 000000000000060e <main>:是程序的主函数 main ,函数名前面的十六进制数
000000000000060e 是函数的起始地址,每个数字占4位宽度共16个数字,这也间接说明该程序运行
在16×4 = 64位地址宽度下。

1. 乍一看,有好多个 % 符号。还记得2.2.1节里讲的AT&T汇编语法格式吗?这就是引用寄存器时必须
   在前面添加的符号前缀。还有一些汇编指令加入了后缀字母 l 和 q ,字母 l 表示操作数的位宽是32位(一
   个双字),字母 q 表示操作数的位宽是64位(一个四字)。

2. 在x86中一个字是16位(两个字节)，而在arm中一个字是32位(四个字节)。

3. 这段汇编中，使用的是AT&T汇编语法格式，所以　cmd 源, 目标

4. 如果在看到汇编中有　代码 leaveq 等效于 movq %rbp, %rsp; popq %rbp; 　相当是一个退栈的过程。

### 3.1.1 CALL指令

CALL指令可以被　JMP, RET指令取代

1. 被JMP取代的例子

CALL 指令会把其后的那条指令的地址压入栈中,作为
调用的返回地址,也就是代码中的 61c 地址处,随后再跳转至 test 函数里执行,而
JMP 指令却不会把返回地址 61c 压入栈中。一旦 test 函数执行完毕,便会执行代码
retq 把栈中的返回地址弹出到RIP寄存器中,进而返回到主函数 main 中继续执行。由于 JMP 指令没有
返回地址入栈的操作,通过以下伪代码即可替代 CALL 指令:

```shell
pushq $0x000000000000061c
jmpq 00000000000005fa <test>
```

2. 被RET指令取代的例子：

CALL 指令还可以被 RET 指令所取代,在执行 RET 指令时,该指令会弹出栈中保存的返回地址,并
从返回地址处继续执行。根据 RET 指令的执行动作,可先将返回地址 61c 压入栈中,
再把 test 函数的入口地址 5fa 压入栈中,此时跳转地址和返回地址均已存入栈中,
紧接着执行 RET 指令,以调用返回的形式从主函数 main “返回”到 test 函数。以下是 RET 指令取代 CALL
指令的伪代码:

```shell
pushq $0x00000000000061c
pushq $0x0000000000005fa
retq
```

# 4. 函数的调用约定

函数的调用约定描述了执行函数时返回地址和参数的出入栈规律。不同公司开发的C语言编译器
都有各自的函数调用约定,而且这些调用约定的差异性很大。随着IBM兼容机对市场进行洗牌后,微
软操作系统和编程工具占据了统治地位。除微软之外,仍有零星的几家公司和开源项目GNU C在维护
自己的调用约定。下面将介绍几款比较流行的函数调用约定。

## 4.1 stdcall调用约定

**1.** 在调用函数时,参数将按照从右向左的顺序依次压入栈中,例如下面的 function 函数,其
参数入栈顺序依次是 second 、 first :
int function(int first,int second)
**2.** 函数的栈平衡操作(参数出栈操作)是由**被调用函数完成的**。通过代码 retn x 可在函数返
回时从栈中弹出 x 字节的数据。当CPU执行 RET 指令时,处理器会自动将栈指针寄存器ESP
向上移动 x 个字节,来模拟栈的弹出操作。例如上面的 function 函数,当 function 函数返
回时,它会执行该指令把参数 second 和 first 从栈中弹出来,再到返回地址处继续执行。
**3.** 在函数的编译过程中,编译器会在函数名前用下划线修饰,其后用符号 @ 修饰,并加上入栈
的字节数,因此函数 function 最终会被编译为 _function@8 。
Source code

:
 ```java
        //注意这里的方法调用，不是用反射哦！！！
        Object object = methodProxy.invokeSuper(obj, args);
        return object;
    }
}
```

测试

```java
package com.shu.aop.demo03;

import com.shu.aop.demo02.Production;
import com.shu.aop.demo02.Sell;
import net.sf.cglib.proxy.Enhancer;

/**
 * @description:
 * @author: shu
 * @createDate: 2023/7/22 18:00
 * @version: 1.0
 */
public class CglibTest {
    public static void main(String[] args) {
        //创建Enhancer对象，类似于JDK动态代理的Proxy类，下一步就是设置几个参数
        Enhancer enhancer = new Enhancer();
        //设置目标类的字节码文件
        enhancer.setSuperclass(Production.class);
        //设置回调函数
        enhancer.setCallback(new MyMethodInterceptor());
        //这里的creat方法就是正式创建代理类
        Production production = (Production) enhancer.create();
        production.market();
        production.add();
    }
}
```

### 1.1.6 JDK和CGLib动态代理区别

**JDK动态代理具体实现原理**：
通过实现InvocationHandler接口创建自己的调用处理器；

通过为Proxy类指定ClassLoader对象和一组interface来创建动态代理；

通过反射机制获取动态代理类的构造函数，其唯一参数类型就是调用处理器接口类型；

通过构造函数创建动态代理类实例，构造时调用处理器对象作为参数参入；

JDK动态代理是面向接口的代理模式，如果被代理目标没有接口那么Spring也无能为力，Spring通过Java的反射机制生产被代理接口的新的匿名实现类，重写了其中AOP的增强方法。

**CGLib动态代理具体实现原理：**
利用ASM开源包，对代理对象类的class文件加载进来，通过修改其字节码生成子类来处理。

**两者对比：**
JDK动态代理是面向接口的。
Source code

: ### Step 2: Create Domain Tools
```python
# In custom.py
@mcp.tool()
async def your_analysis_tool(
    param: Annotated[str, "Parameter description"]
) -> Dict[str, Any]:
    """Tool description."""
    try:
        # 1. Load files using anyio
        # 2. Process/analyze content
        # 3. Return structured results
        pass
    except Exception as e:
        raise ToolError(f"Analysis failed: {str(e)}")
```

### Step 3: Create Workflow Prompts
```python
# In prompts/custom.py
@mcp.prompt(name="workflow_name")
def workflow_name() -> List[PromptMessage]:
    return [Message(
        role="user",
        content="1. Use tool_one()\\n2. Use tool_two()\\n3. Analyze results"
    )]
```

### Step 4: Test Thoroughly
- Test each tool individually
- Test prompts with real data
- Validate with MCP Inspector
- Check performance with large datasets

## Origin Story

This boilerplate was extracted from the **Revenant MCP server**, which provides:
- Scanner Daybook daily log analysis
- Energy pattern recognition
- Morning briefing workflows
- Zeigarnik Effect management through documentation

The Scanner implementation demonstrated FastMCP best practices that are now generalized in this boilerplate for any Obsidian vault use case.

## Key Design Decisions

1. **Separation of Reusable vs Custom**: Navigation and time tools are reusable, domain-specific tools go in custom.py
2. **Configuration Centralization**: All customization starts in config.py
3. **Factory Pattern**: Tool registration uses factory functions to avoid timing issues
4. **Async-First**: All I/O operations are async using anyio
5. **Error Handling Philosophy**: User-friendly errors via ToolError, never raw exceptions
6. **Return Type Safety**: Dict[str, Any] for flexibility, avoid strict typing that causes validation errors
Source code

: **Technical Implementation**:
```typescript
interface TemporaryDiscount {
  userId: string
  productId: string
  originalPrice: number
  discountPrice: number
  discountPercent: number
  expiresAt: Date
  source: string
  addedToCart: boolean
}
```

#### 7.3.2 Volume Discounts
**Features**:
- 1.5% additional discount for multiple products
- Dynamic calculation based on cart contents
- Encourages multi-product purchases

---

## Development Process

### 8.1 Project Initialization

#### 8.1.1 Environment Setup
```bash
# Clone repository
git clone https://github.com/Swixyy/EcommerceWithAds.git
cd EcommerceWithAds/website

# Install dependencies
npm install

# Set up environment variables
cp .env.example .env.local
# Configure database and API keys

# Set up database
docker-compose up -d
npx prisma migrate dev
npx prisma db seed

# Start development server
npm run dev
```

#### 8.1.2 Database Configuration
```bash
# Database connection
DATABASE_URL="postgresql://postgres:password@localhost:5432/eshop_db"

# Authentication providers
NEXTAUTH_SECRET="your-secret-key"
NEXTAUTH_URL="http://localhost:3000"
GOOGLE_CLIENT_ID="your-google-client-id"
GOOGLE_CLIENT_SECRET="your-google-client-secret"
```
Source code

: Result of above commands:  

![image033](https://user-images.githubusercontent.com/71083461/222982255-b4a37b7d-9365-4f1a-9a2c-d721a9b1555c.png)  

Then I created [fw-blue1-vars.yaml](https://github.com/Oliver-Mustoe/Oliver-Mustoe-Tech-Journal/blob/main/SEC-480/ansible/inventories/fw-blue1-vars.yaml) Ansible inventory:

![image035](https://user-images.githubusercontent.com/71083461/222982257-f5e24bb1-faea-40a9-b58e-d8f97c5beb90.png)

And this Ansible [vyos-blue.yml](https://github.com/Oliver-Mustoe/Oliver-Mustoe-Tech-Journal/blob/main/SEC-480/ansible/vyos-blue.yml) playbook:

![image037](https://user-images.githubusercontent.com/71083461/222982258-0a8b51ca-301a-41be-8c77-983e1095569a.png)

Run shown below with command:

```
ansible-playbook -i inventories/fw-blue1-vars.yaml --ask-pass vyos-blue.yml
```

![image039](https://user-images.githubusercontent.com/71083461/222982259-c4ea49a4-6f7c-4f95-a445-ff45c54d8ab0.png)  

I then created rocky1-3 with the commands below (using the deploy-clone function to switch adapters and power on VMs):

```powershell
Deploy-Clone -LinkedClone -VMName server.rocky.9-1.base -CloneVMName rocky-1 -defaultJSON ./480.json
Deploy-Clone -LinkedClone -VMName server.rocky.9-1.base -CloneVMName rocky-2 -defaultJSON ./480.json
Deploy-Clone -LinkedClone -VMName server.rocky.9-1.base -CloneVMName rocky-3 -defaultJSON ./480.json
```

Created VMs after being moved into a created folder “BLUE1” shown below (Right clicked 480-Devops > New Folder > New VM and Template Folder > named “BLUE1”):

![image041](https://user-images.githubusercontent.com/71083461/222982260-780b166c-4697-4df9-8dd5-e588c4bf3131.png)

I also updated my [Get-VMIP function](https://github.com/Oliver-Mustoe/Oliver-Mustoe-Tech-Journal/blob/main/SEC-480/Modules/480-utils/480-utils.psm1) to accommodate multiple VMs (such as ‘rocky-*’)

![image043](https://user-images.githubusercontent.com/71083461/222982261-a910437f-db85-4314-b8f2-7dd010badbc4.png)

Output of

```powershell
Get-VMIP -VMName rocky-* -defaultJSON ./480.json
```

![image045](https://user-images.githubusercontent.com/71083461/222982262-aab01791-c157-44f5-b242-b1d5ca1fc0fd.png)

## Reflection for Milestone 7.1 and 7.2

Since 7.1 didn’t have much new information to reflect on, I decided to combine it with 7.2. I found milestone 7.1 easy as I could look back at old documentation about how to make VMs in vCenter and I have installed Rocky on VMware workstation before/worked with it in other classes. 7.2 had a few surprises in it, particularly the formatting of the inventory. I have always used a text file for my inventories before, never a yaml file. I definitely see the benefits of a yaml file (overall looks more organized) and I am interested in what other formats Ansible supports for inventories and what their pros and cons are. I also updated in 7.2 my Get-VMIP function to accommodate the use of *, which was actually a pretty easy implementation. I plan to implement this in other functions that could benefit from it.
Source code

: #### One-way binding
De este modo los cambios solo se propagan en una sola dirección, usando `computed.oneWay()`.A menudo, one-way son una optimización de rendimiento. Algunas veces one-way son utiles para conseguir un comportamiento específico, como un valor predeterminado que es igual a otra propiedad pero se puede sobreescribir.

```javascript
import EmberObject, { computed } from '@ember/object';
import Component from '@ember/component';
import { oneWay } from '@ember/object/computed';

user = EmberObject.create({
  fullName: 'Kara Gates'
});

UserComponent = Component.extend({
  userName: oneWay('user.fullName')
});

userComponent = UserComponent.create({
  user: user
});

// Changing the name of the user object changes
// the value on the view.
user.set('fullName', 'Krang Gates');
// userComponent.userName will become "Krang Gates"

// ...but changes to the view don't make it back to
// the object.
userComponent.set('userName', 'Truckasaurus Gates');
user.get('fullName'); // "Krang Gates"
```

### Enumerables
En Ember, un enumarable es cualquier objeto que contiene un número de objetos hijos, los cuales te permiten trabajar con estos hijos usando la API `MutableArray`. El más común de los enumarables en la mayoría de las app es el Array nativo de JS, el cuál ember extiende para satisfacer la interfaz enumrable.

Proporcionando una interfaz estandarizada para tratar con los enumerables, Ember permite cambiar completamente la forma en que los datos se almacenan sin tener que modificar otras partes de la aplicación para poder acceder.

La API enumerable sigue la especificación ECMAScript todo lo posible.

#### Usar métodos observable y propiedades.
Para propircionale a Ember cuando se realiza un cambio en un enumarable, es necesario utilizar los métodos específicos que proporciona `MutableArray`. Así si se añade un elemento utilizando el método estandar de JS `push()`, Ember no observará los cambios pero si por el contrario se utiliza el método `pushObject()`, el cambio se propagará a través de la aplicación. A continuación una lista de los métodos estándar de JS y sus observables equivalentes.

To do: Using the listing above, show each line holding the string "import".

Output of the task:
import com.shu.aop.demo02.Production;
import com.shu.aop.demo02.Sell;
import net.sf.cglib.proxy.Enhancer;
import EmberObject, { computed } from '@ember/object';
import Component from '@ember/component';
import { oneWay } from '@ember/object/computed';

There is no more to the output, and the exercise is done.